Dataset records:
* * *

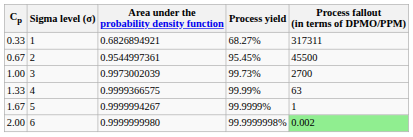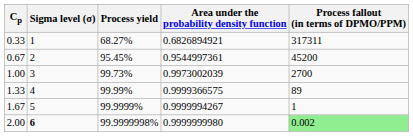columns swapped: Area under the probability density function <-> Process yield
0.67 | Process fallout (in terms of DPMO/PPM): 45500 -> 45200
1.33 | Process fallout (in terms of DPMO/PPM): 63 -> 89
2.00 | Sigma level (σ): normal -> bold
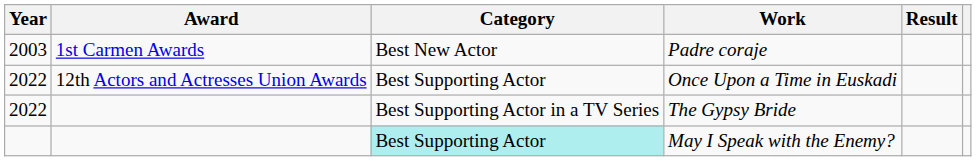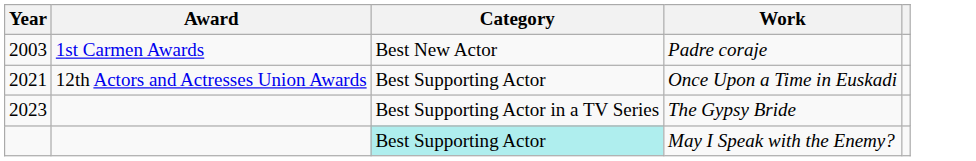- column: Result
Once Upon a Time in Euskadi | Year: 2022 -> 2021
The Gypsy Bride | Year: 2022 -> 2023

* * *

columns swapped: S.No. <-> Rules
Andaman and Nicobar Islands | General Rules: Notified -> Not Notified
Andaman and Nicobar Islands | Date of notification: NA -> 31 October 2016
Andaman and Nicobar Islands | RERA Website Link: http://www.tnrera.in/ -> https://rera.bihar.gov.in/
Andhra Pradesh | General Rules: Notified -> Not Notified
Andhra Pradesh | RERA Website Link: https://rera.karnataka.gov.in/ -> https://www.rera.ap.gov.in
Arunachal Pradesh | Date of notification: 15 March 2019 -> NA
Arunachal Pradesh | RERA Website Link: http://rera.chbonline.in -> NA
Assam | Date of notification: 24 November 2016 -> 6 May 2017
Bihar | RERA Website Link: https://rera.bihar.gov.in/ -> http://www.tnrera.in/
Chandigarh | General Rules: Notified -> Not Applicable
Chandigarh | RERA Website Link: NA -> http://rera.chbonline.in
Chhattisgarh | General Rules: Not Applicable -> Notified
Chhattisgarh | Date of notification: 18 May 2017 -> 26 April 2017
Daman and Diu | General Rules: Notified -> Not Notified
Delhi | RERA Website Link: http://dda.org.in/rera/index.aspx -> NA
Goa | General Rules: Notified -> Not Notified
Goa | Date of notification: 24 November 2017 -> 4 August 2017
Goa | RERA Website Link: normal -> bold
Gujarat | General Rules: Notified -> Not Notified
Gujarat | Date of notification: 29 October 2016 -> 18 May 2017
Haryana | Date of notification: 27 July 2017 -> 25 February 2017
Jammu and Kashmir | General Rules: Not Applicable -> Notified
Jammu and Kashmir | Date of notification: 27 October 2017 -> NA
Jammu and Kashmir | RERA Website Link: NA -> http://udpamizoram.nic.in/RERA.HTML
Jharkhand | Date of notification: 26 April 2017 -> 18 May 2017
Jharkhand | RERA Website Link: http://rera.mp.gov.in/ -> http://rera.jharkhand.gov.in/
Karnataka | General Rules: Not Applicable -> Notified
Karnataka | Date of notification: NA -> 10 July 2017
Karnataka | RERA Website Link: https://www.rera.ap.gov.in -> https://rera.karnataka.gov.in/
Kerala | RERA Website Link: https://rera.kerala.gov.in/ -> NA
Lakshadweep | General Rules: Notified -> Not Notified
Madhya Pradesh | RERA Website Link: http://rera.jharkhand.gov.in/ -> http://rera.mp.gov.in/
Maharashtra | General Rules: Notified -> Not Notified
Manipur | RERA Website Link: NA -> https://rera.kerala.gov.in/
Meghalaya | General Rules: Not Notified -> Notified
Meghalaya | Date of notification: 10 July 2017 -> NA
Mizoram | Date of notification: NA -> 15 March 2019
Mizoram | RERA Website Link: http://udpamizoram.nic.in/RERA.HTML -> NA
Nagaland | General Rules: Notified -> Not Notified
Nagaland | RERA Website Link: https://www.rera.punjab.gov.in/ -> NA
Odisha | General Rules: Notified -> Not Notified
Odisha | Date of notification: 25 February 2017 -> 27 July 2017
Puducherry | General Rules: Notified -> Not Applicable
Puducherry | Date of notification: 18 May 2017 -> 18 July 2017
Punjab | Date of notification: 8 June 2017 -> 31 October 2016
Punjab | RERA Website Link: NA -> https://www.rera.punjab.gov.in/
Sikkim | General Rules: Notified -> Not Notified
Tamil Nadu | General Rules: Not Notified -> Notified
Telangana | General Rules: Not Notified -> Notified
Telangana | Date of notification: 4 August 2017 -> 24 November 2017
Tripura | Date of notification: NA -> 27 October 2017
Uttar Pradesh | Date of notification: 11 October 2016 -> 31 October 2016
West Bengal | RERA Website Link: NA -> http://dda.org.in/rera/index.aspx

* * *

Copy the entries above word for word, starting at the line containing "columns swapped: S.No. <-> Rules" and ending at the line containing "Jammu and Kashmir | General", both included.

EXERCISE OUTPUT:
columns swapped: S.No. <-> Rules
Andaman and Nicobar Islands | General Rules: Notified -> Not Notified
Andaman and Nicobar Islands | Date of notification: NA -> 31 October 2016
Andaman and Nicobar Islands | RERA Website Link: http://www.tnrera.in/ -> https://rera.bihar.gov.in/
Andhra Pradesh | General Rules: Notified -> Not Notified
Andhra Pradesh | RERA Website Link: https://rera.karnataka.gov.in/ -> https://www.rera.ap.gov.in
Arunachal Pradesh | Date of notification: 15 March 2019 -> NA
Arunachal Pradesh | RERA Website Link: http://rera.chbonline.in -> NA
Assam | Date of notification: 24 November 2016 -> 6 May 2017
Bihar | RERA Website Link: https://rera.bihar.gov.in/ -> http://www.tnrera.in/
Chandigarh | General Rules: Notified -> Not Applicable
Chandigarh | RERA Website Link: NA -> http://rera.chbonline.in
Chhattisgarh | General Rules: Not Applicable -> Notified
Chhattisgarh | Date of notification: 18 May 2017 -> 26 April 2017
Daman and Diu | General Rules: Notified -> Not Notified
Delhi | RERA Website Link: http://dda.org.in/rera/index.aspx -> NA
Goa | General Rules: Notified -> Not Notified
Goa | Date of notification: 24 November 2017 -> 4 August 2017
Goa | RERA Website Link: normal -> bold
Gujarat | General Rules: Notified -> Not Notified
Gujarat | Date of notification: 29 October 2016 -> 18 May 2017
Haryana | Date of notification: 27 July 2017 -> 25 February 2017
Jammu and Kashmir | General Rules: Not Applicable -> Notified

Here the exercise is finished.